* _Source extract_
----------------------------------------
ASIA INSIGHT: Lee to meet Japanese PM in Andong where history meets diplomacy

By Lee Hugh Posted : May 14, 2026, 16:00 Updated : May 14, 2026, 16:00
President Lee Jae Myung (right) poses for a photo with Japanese Prime Minister Sanae Takaichi in Nara, Japan on Jan. 14, 2026. Yonhap
SEOUL, May 14 (AJP) - Diplomacy, at its best, has a sense of place. When Japanese Prime Minister Sanae Takaichi arrives in Andong, North Gyeongsang Province next week for a summit with President Lee Jae Myung, it will be more than just another date on the diplomatic calendar. It will be one of those rare moments where history, culture, and politics come together in a way that goes beyond routine diplomatic ritual.

Takaichi's upcoming visit to the southern historic city of Andong, which is also Lee's hometown, would be a reciprocal gesture after Lee visited Takaichi’s hometown of Nara in Japan earlier this year. That kind of symmetry matters in diplomacy. It signals not just courtesy but mutual respect, a reminder that good neighborly relations are built as much on gestures as on treaties.
----------------------------------------
* _Given data_
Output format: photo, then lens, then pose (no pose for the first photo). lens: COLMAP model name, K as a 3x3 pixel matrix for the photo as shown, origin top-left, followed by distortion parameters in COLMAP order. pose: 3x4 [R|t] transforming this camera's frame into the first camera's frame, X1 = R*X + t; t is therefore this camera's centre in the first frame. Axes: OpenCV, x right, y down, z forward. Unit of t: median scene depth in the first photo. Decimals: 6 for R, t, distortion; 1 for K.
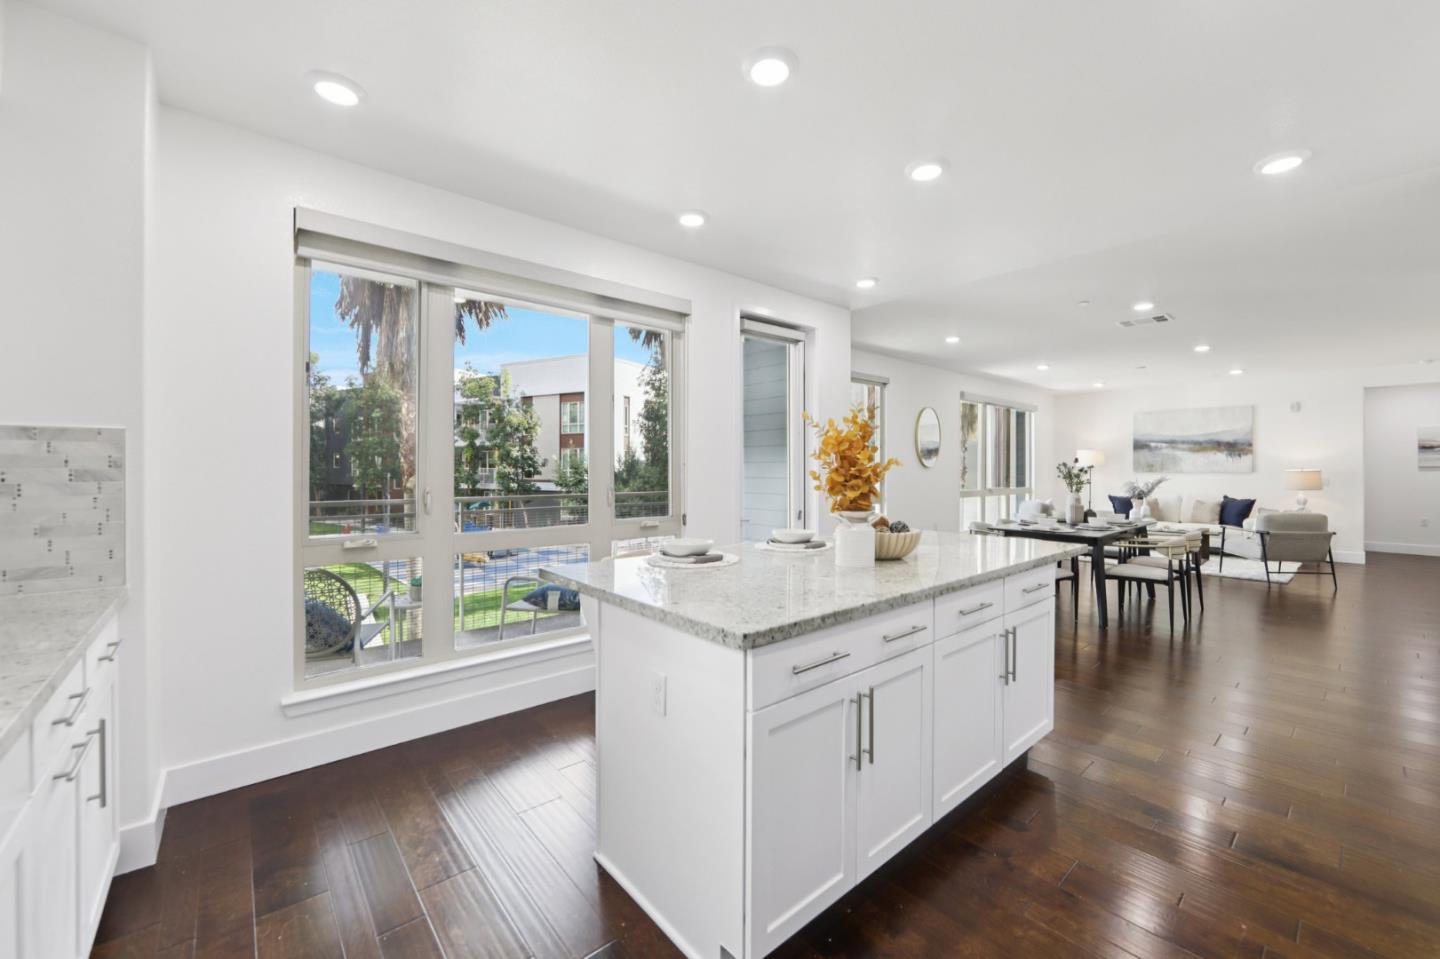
lens RADIAL K [[576.5, 0, 726.0], [0, 576.5, 467.0], [0, 0, 1]] dist [-0.014678, 0.003203]
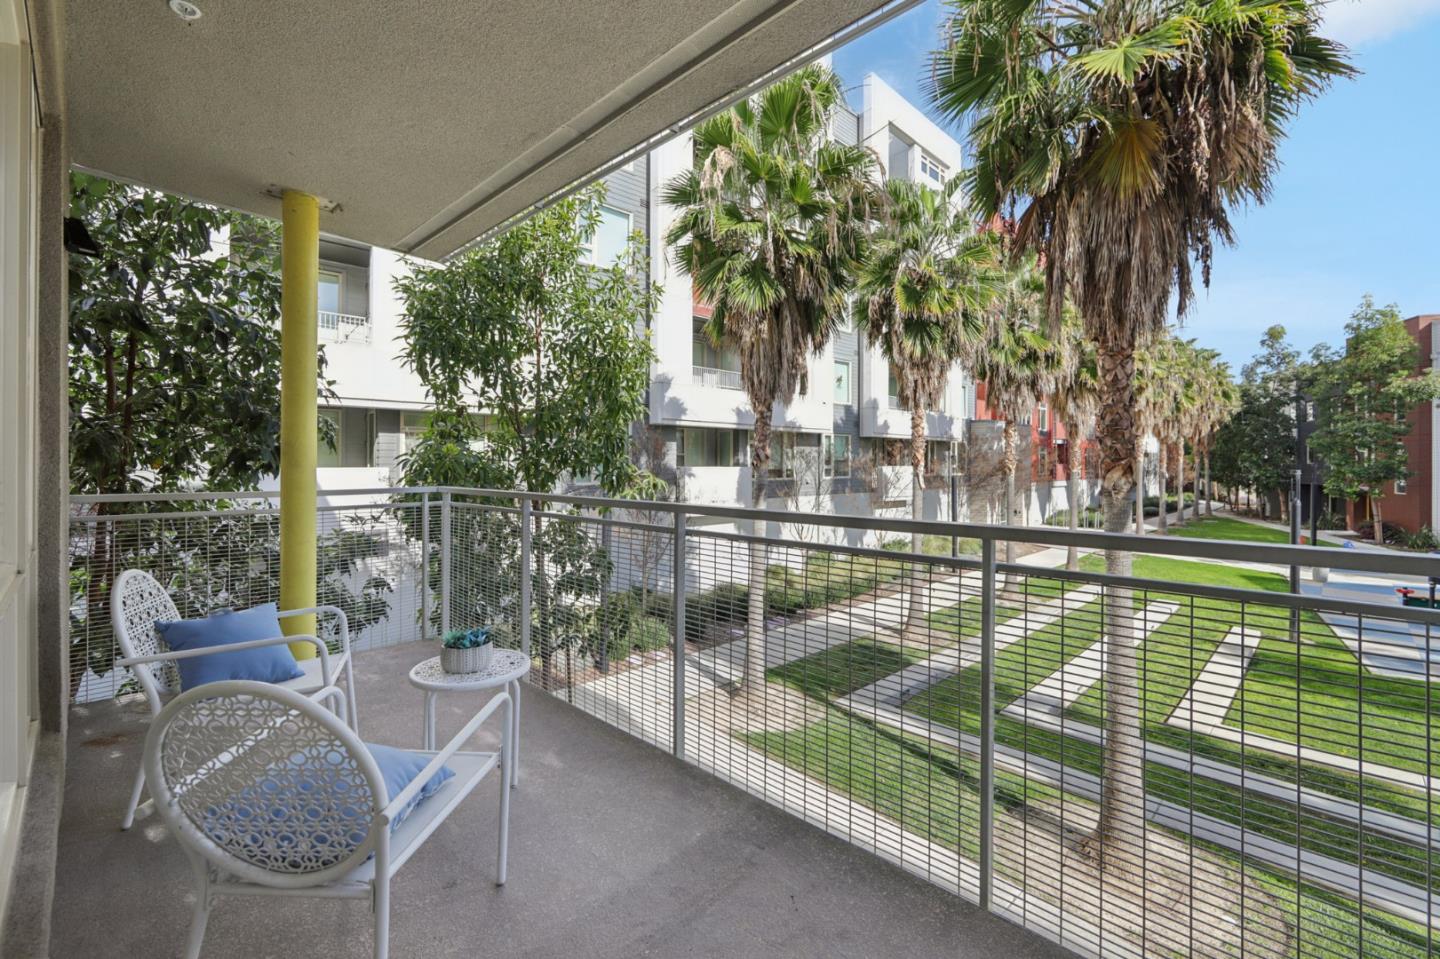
lens RADIAL K [[576.5, 0, 728.7], [0, 576.5, 464.3], [0, 0, 1]] dist [-0.014678, 0.003203]
pose [[0.127537, 0.000318, -0.991834, 0.041338], [0.000300, 1.000000, 0.000359, 0.009706], [0.991834, -0.000343, 0.127537, 0.495248]]
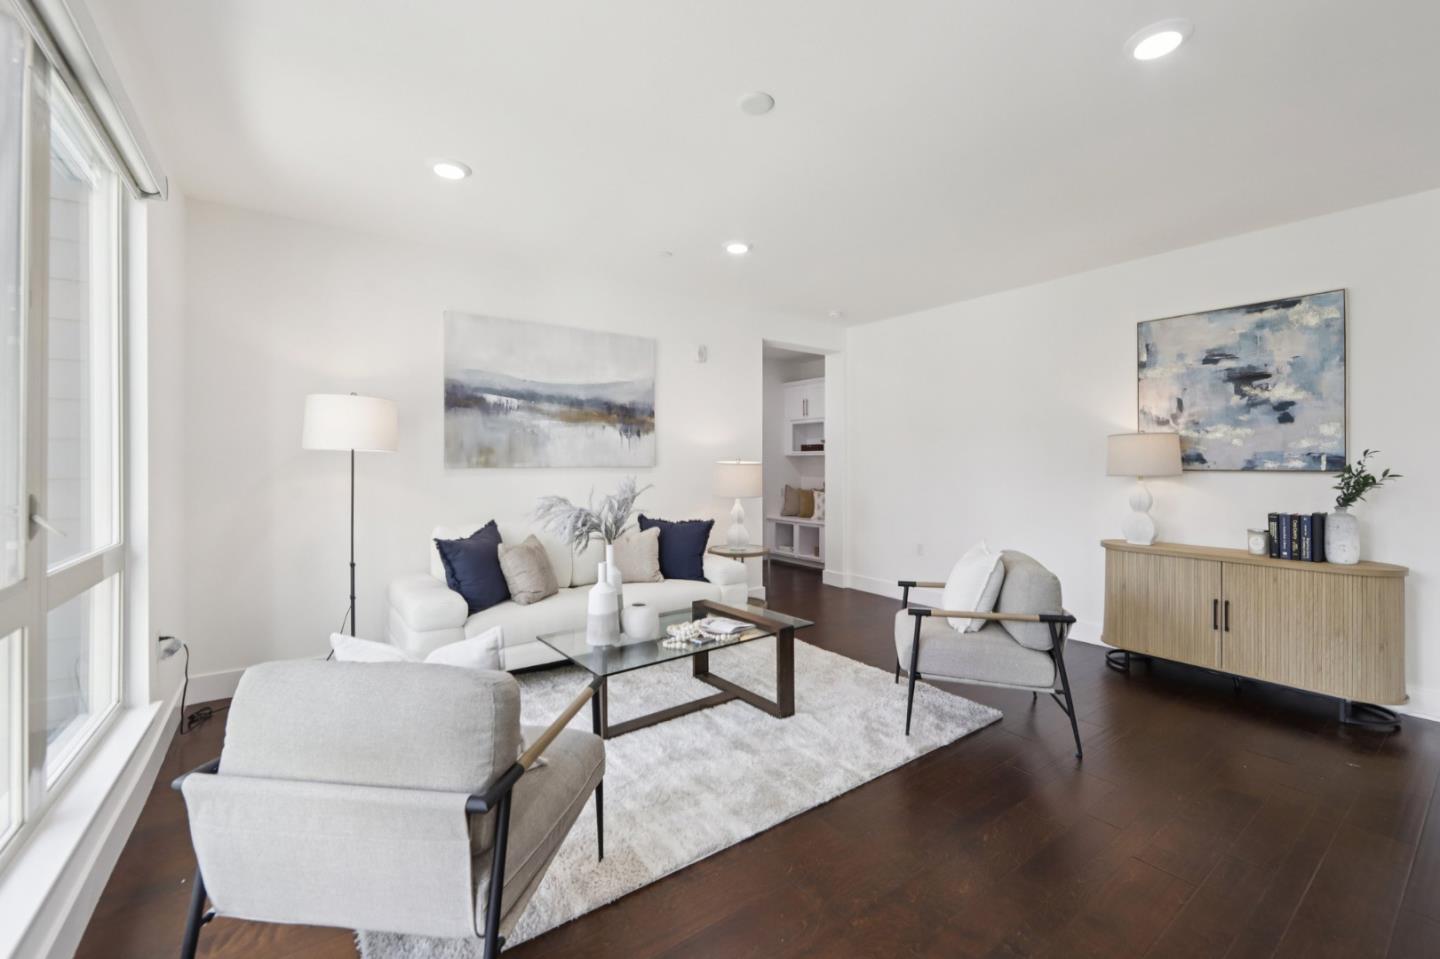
lens RADIAL K [[576.5, 0, 718.4], [0, 576.5, 473.6], [0, 0, 1]] dist [-0.014678, 0.003203]
pose [[0.079923, -0.017633, 0.996645, 0.352815], [-0.006319, 0.999814, 0.018196, 0.005546], [-0.996781, -0.007752, 0.079797, 0.805669]]
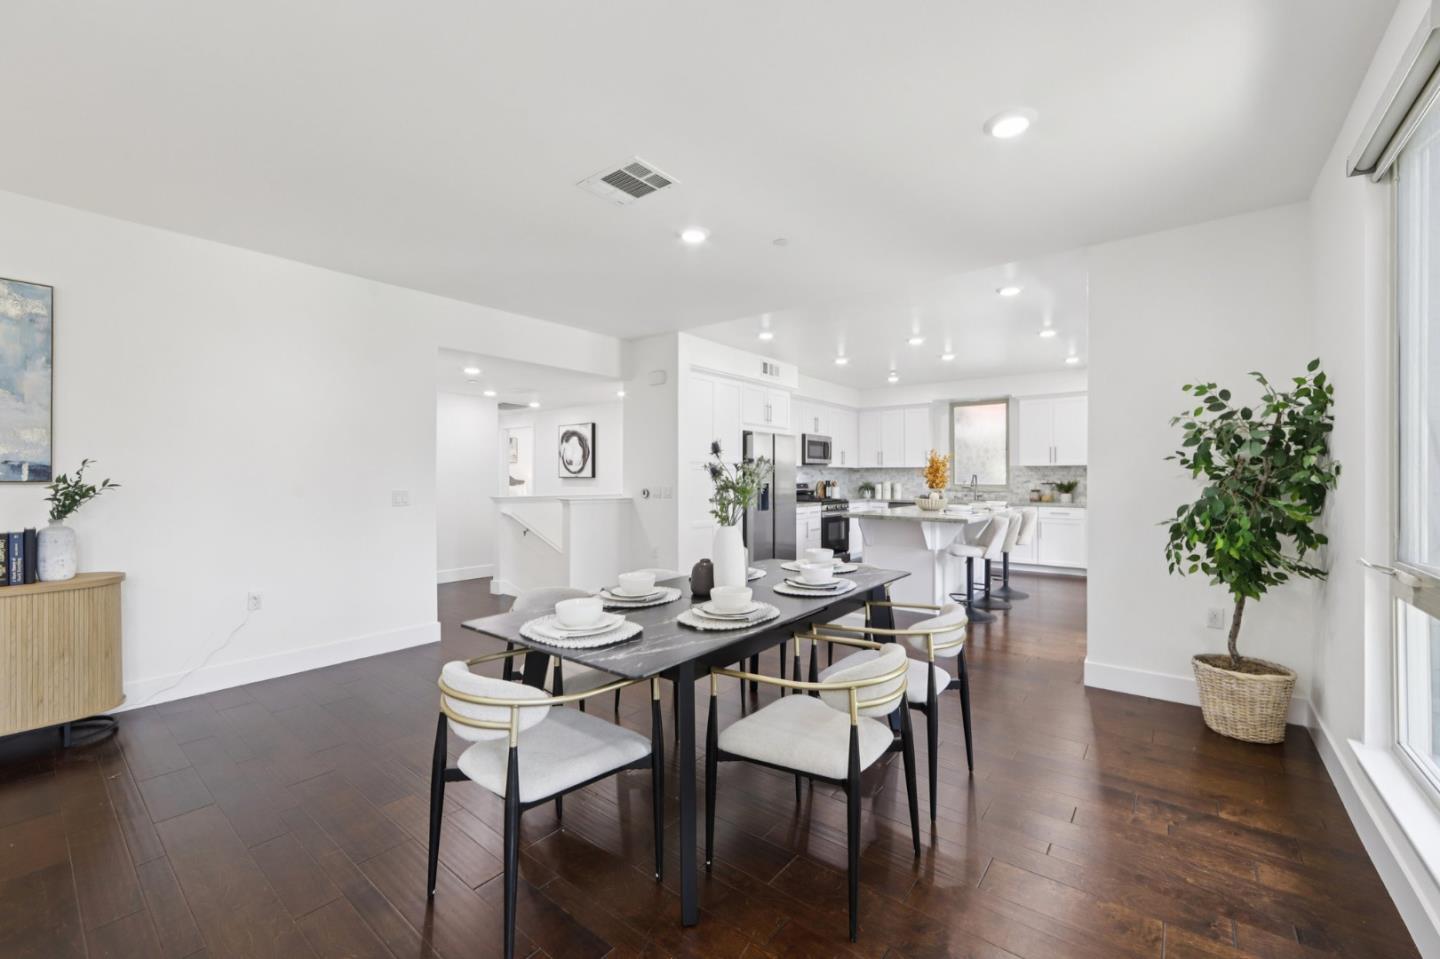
lens RADIAL K [[576.5, 0, 737.9], [0, 576.5, 479.5], [0, 0, 1]] dist [-0.014678, 0.003203]
pose [[-0.980237, -0.000271, -0.197828, 0.405576], [-0.000823, 0.999996, 0.002710, 0.005615], [0.197826, 0.002820, -0.980233, 0.843391]]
----------------------------------------
* _List of tasks_
A: Name every person mentioned by name in the article on the Andong summit.
B: From the article on the Andong summit, write out the passage between "ASIA INSIGHT: Lee" and "routine diplomatic ritual.", inclusive.

* _Set of answers_
A: Lee Hugh, Lee Jae Myung, Sanae Takaichi

B:
ASIA INSIGHT: Lee to meet Japanese PM in Andong where history meets diplomacy

By Lee Hugh Posted : May 14, 2026, 16:00 Updated : May 14, 2026, 16:00
President Lee Jae Myung (right) poses for a photo with Japanese Prime Minister Sanae Takaichi in Nara, Japan on Jan. 14, 2026. Yonhap
SEOUL, May 14 (AJP) - Diplomacy, at its best, has a sense of place. When Japanese Prime Minister Sanae Takaichi arrives in Andong, North Gyeongsang Province next week for a summit with President Lee Jae Myung, it will be more than just another date on the diplomatic calendar. It will be one of those rare moments where history, culture, and politics come together in a way that goes beyond routine diplomatic ritual.